So I watched a presentation by Thomas Wiecki and stole his example and code almost verbatim.

Talk: http://vimeo.com/79518830

Website: https://sites.google.com/a/brown.edu/lncc/home/members/thomas-wiecki

He gave the best intro to Bayesian stats with PyMC I've ever seen. In this post I'm going to pick apart his example and really work to explain some of the details. I'll also be playing with his example in a less advanced way than he did to show how flexible PyMC3 is.

As I walk through the experiments I'm trying to show the way I explored the library and fiddled my way to working code. So there will be some redundant code throughout this. It's meant for clarity.

Generating data

To start I need to generate some noisy data:


In [80]:
import scipy

x = numpy.array(range(0,50))
y = numpy.random.uniform(low=0.0, high=40.0, size=200)
y = map((lambda a: a[0] + a[1]), zip(x,y))

In [81]:
import matplotlib.pyplot as plt
plt.scatter(x,y)


Out[81]:
<matplotlib.collections.PathCollection at 0x116d10b90>

Great. We have data!

Linear regression

Now I copy the code from Thomas's talk:


In [82]:
import pymc as pm
import numpy as np

trace = None
with pm.Model() as model:
    alpha = pm.Normal('alpha', mu=0, sd=20)
    beta = pm.Normal('beta', mu=0, sd=20)
    sigma = pm.Uniform('sigma', lower=0, upper=20)
    
    y_est = alpha + beta * x
    
    likelihood = pm.Normal('y', mu=y_est, sd=sigma, observed=y)
    
    start = pm.find_MAP()

• **TASK STATEMENT**
Repeat the post on Bayesian regression with PyMC3 word for word, including its code. The listing that comes next is separate material and has no connection to the post on Bayesian regression with PyMC3.

• **RECORDS**
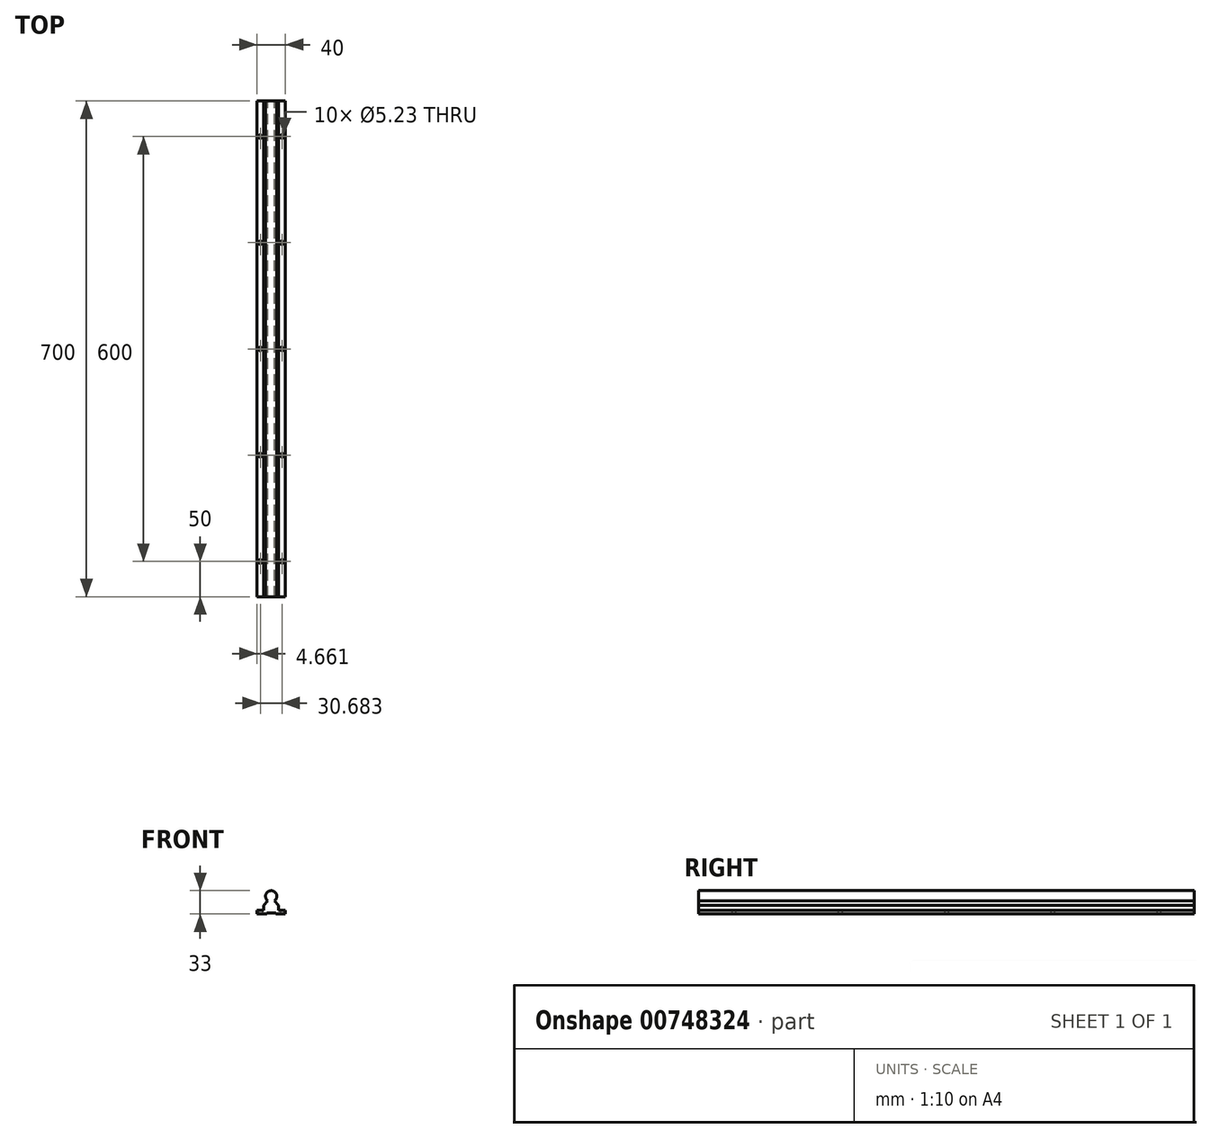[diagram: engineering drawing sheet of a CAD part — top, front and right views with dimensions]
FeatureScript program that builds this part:
annotation { "Feature Type Name" : "Feature", "Feature Type Description" : "" }
export const myFeature = defineFeature(function(context is Context, id is Id, definition is map)
    precondition{}
    {
        {
            var Q0;
            Q0=qCreatedBy(makeId("Front.planeOp"),FACE);
            var sketch = newSketch(context, id + "F0", { "sketchPlane" : qUnion([Q0])});
            skCircle(sketch, "E0", {"center": v(0, 0) * mm, "radius": 8 * mm});
            skLineSegment(sketch, "E1", {"start": v(0, 10.3) * mm, "end": v(0, -10.85) * mm, "construction": true});
            skLineSegment(sketch, "E2", {"start": v(12.1, 0) * mm, "end": v(-10.9, 0) * mm, "construction": true});
            skLineSegment(sketch, "E3", {"start": v(-5, -6.24) * mm, "end": v(-10.67, -13) * mm});
            skLineSegment(sketch, "E4", {"start": v(-10.67, -13) * mm, "end": v(-10.67, -20) * mm});
            skLineSegment(sketch, "E5", {"start": v(-10.67, -20) * mm, "end": v(-20, -20) * mm});
            skLineSegment(sketch, "E6", {"start": v(-20, -20) * mm, "end": v(-20, -25) * mm});
            skLineSegment(sketch, "E7", {"start": v(-20, -25) * mm, "end": v(20, -25) * mm});
            skLineSegment(sketch, "E8", {"start": v(20, -25) * mm, "end": v(20, -20) * mm});
            skLineSegment(sketch, "E9", {"start": v(20, -20) * mm, "end": v(16.54, -20) * mm});
            skLineSegment(sketch, "E10", {"start": v(10.67, -13) * mm, "end": v(5, -6.24) * mm});
            skLineSegment(sketch, "E11", {"start": v(10.67, -13) * mm, "end": v(10.67, -20) * mm});
            skLineSegment(sketch, "E12", {"start": v(10.67, -20) * mm, "end": v(16.54, -20) * mm});
            skSolve(sketch);
        }
        {
            var Q0;
            Q0=qSketchRegion(id+"F0",true);
            extrude(context, id + "F1", {"entities" : qUnion([Q0]), "depth" : 700 * mm, "offsetDistance" : 25.4 * mm});
        }
        {
            var Q0;
            Q0=makeQuery(id+"F1.opExtrude","SWEPT_FACE",FACE,{"disambiguationData":[OSD([sQuery(id+"F0.wireOp",EDGE,"E7")])]});
            var sketch = newSketch(context, id + "F2", { "sketchPlane" : qUnion([Q0])});
            skLineSegment(sketch, "E13", {"start": v(0, 700) * mm, "end": v(0, 0) * mm, "construction": true});
            skLineSegment(sketch, "E14.0", {"start": v(-6.35, 1150) * mm, "end": v(-6.35, 0) * mm, "construction": true});
            skLineSegment(sketch, "E15.0", {"start": v(6.35, 1150) * mm, "end": v(6.35, 0) * mm, "construction": true});
            skLineSegment(sketch, "E16.bottom", {"start": v(-6.35, 1150) * mm, "end": v(6.35, 1150) * mm});
            skLineSegment(sketch, "E16.top", {"start": v(-6.35, 0) * mm, "end": v(6.35, 0) * mm});
            skLineSegment(sketch, "E16.left", {"start": v(-6.35, 1150) * mm, "end": v(-6.35, 0) * mm});
            skLineSegment(sketch, "E16.right", {"start": v(6.35, 1150) * mm, "end": v(6.35, 0) * mm});
            skSolve(sketch);
        }
        {
            var Q0;
            Q0=qSketchRegion(id+"F2",true);
            extrude(context, id + "F3", {"entities" : qUnion([Q0]), "operationType" : NewBodyOperationType.REMOVE, "oppositeDirection" : true, "depth" : 1.59 * mm, "offsetDistance" : 25.4 * mm});
        }
        {
            var Q0;
            {var subQ5=sQuery(id+"F0.wireOp",EDGE,"E7");var subQ6=sQuery(id+"F0.wireOp",EDGE,"E6");Q0=makeQuery(id+"F3.boolean.opBoolean","SPLIT",FACE,{"disambiguationData":[TD([makeQuery(id+"F1.opExtrude","SWEPT_FACE",FACE,{"disambiguationData":[OSD([subQ6])]})])],"derivedFrom":makeQuery(id+"F1.opExtrude","SWEPT_FACE",FACE,{"disambiguationData":[OSD([subQ5])]})});}
            var sketch = newSketch(context, id + "F4", { "sketchPlane" : qUnion([Q0])});
            skLineSegment(sketch, "E17", {"start": v(-20, 350) * mm, "end": v(-15.34, 350) * mm, "construction": true});
            skLineSegment(sketch, "E18", {"start": v(-15.34, 350) * mm, "end": v(15.34, 350) * mm, "construction": true});
            skCircle(sketch, "E19", {"center": v(-15.34, 350) * mm, "radius": 2.62 * mm});
            skCircle(sketch, "E20", {"center": v(15.34, 350) * mm, "radius": 2.62 * mm});
            skLineSegment(sketch, "E21.0", {"start": v(-15.34, 200) * mm, "end": v(15.34, 200) * mm, "construction": true});
            skLineSegment(sketch, "E22.0", {"start": v(-15.34, 50) * mm, "end": v(15.34, 50) * mm, "construction": true});
            skLineSegment(sketch, "E23.0", {"start": v(-15.34, 500) * mm, "end": v(15.34, 500) * mm, "construction": true});
            skLineSegment(sketch, "E24.0", {"start": v(-15.34, 650) * mm, "end": v(15.34, 650) * mm, "construction": true});
            skCircle(sketch, "E25", {"center": v(15.34, 650) * mm, "radius": 2.62 * mm});
            skCircle(sketch, "E26", {"center": v(-15.34, 650) * mm, "radius": 2.62 * mm});
            skCircle(sketch, "E27", {"center": v(15.34, 500) * mm, "radius": 2.62 * mm});
            skCircle(sketch, "E28", {"center": v(-15.34, 500) * mm, "radius": 2.62 * mm});
            skCircle(sketch, "E29", {"center": v(15.34, 200) * mm, "radius": 2.62 * mm});
            skCircle(sketch, "E30", {"center": v(-15.34, 200) * mm, "radius": 2.62 * mm});
            skCircle(sketch, "E31", {"center": v(15.34, 50) * mm, "radius": 2.62 * mm});
            skCircle(sketch, "E32", {"center": v(-15.34, 50) * mm, "radius": 2.62 * mm});
            skSolve(sketch);
        }
        {
            var Q0;
            Q0 = qSketchRegion(id + "F4", true);
            extrude(context, id + "F5", {"entities" : qUnion([Q0]), "operationType" : NewBodyOperationType.REMOVE, "endBound" : BoundingType.THROUGH_ALL, "oppositeDirection" : true, "depth" : 25.4 * mm, "offsetDistance" : 25.4 * mm});
        }
    });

• **SOLUTION TO THIS TASK**
So I watched a presentation by Thomas Wiecki and stole his example and code almost verbatim.

Talk: http://vimeo.com/79518830

Website: https://sites.google.com/a/brown.edu/lncc/home/members/thomas-wiecki

He gave the best intro to Bayesian stats with PyMC I've ever seen. In this post I'm going to pick apart his example and really work to explain some of the details. I'll also be playing with his example in a less advanced way than he did to show how flexible PyMC3 is.

As I walk through the experiments I'm trying to show the way I explored the library and fiddled my way to working code. So there will be some redundant code throughout this. It's meant for clarity.

Generating data

To start I need to generate some noisy data:


In [80]:
import scipy

x = numpy.array(range(0,50))
y = numpy.random.uniform(low=0.0, high=40.0, size=200)
y = map((lambda a: a[0] + a[1]), zip(x,y))

In [81]:
import matplotlib.pyplot as plt
plt.scatter(x,y)


Out[81]:
<matplotlib.collections.PathCollection at 0x116d10b90>

Great. We have data!

Linear regression

Now I copy the code from Thomas's talk:


In [82]:
import pymc as pm
import numpy as np

trace = None
with pm.Model() as model:
    alpha = pm.Normal('alpha', mu=0, sd=20)
    beta = pm.Normal('beta', mu=0, sd=20)
    sigma = pm.Uniform('sigma', lower=0, upper=20)
    
    y_est = alpha + beta * x
    
    likelihood = pm.Normal('y', mu=y_est, sd=sigma, observed=y)
    
    start = pm.find_MAP()